Jedna z naszych czytelniczek, pani Anna, wysłała nam zdjęcia młynka do kawy firmy Straume, którego nadal używa. Urządzenie zostało wyprodukowane jeszcze w czasach istnienia ZSRR. Firma pochodziła z Łotwy, która w 1940 roku została zaanektowana przez Związek Radziecki w formie republiki sowieckiej.
Był w zapasach mojej babci. Nieużywany przez dekady. I działa jak złoto
- zachwala.
Szukając więcej informacji o młynku, natknęłam się na wpis na Wykopie. "Służy do dziś", "Też mam, miele jak szatan, nigdy nie był naprawiany" - czytam w komentarzach.

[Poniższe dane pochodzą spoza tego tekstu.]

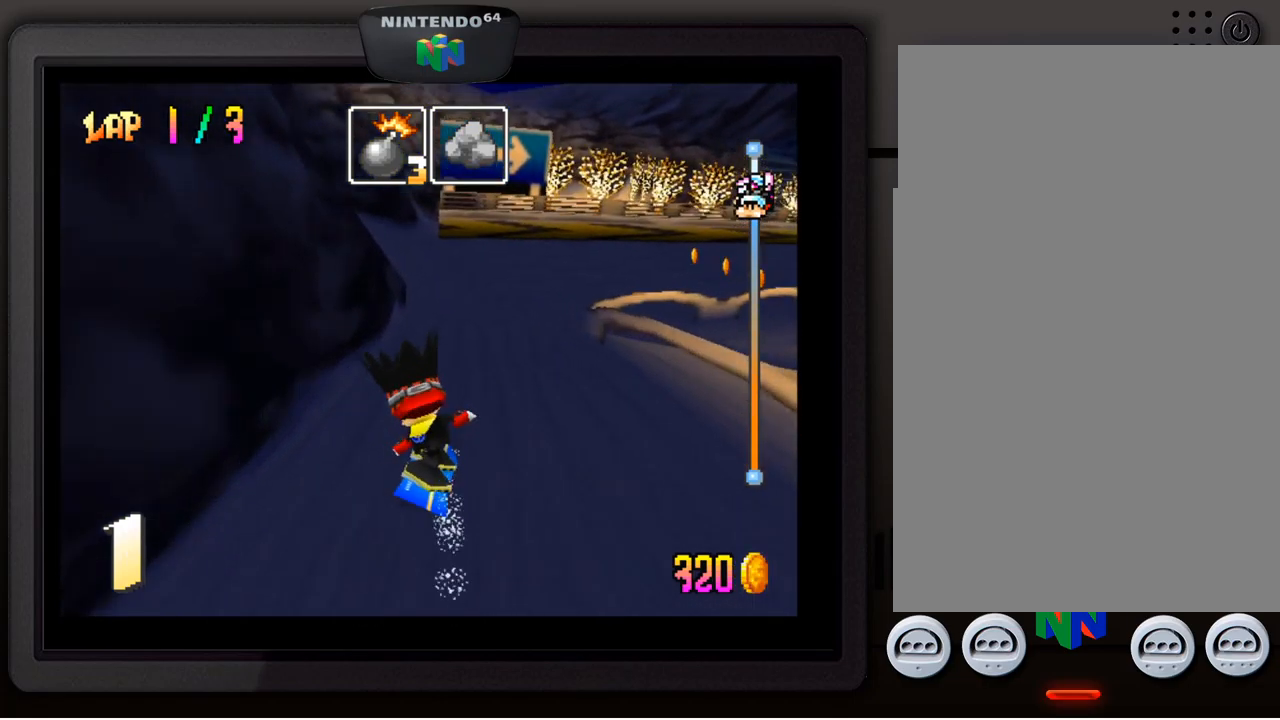
{"buttons": [], "left_stick": "down-right", "events": [[150, "left_stick", "center"], [217, "left_stick", "down-right"]]}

Urządzenie, które w PRL-u można było znaleźć w wielu domach, przewija się też dość często w serwisach ogłoszeniowych, gdzie sprzedawane są przedmioty z drugiej ręki. Za ile można je kupić? Rozstrzał cenowy jest spory. Niektórzy sprzedają za 35 zł (w jednym z takich ogłoszeń podkreślono, że młynek jest uszkodzony i że raczej nadaje się tylko na części), inni chcą za niego nawet 450 zł i zapewniają, że jest "porządnie zrobiony" i "w stanie bliskim ideałowi". Są też oferty pośrednie, np. za 145 albo za 185 zł, w których również można przeczytać, że młynek jest w 100 procentach sprawny.

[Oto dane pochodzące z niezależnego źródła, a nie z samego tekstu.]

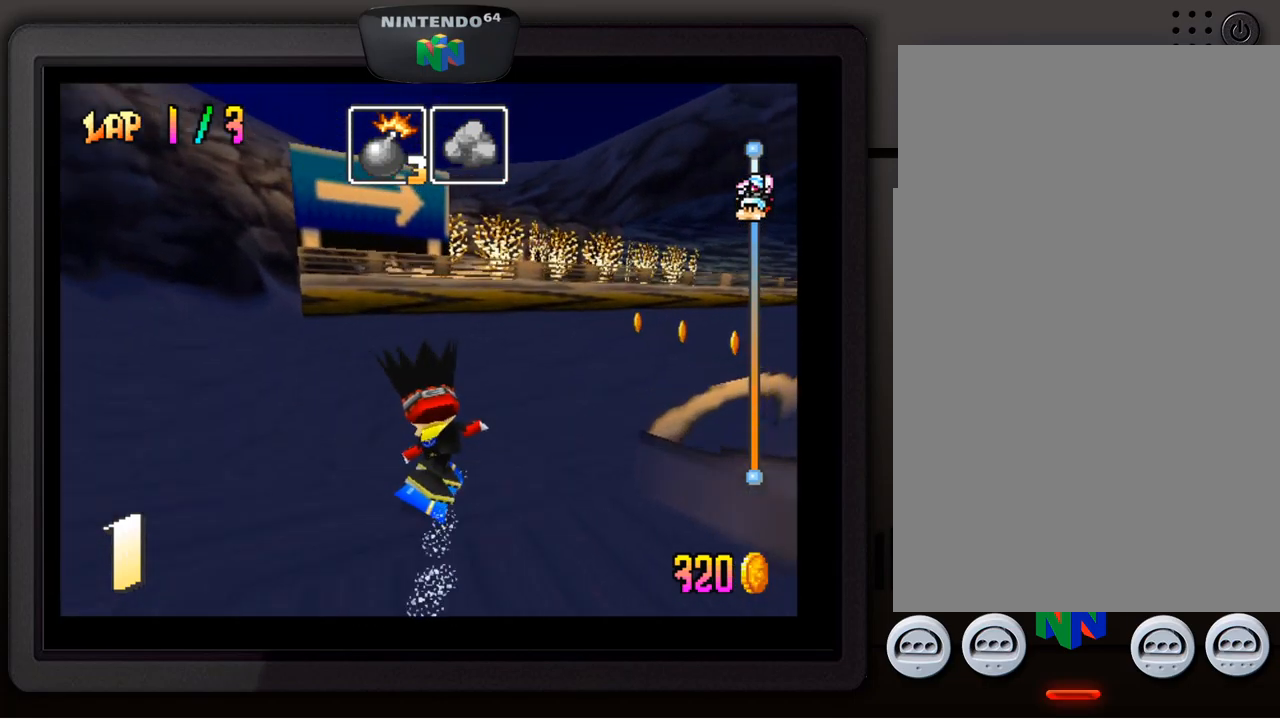
{"buttons": [], "left_stick": "down-right", "events": []}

Nie tylko stare młynki do kawy wciąż cieszą się popularnością w polskich domach. Swego czasu pisaliśmy również o prodiżach, które kiedyś były jednymi z najbardziej przydatnych sprzętów w kuchni. Lata ich świetności przypadły na czasy przed rozpowszechnieniem się piekarników elektrycznych. W prodiżach można było bowiem zrobić prawie każdą potrawę. Najczęściej były używane do przyrządzania ciast oraz mięs, w tym również kurczaka w całości. Nadawały się też do robienia pasztetów, szaszłyków, gołąbków, babki ziemniaczanej i chleba.

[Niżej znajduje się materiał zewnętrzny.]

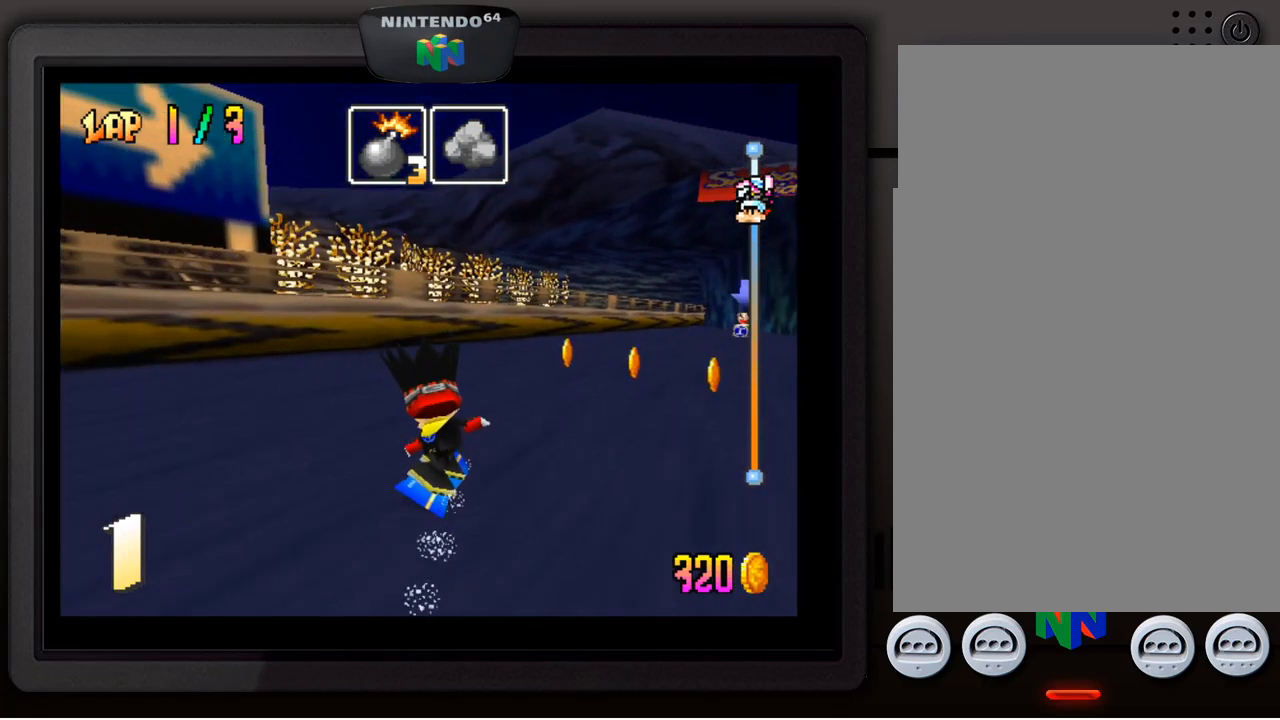
{"buttons": [], "left_stick": "down-right", "events": []}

Prodiże nadal są produkowane, ich unowocześnione wersje można kupić niemal w każdym sklepie ze sprzętem RTV i AGD. Mimo to niektórzy wciąż używają urządzeń sprzed kilkudziesięciu lat. "Mam go od 40 lat i nadal używam. Mięso wychodzi tak dobre, że sąsiadka przychodzi spróbować" - przekonuje mama jednej z naszych redaktorek, która nie może rozstać się ze swoim prodiżem.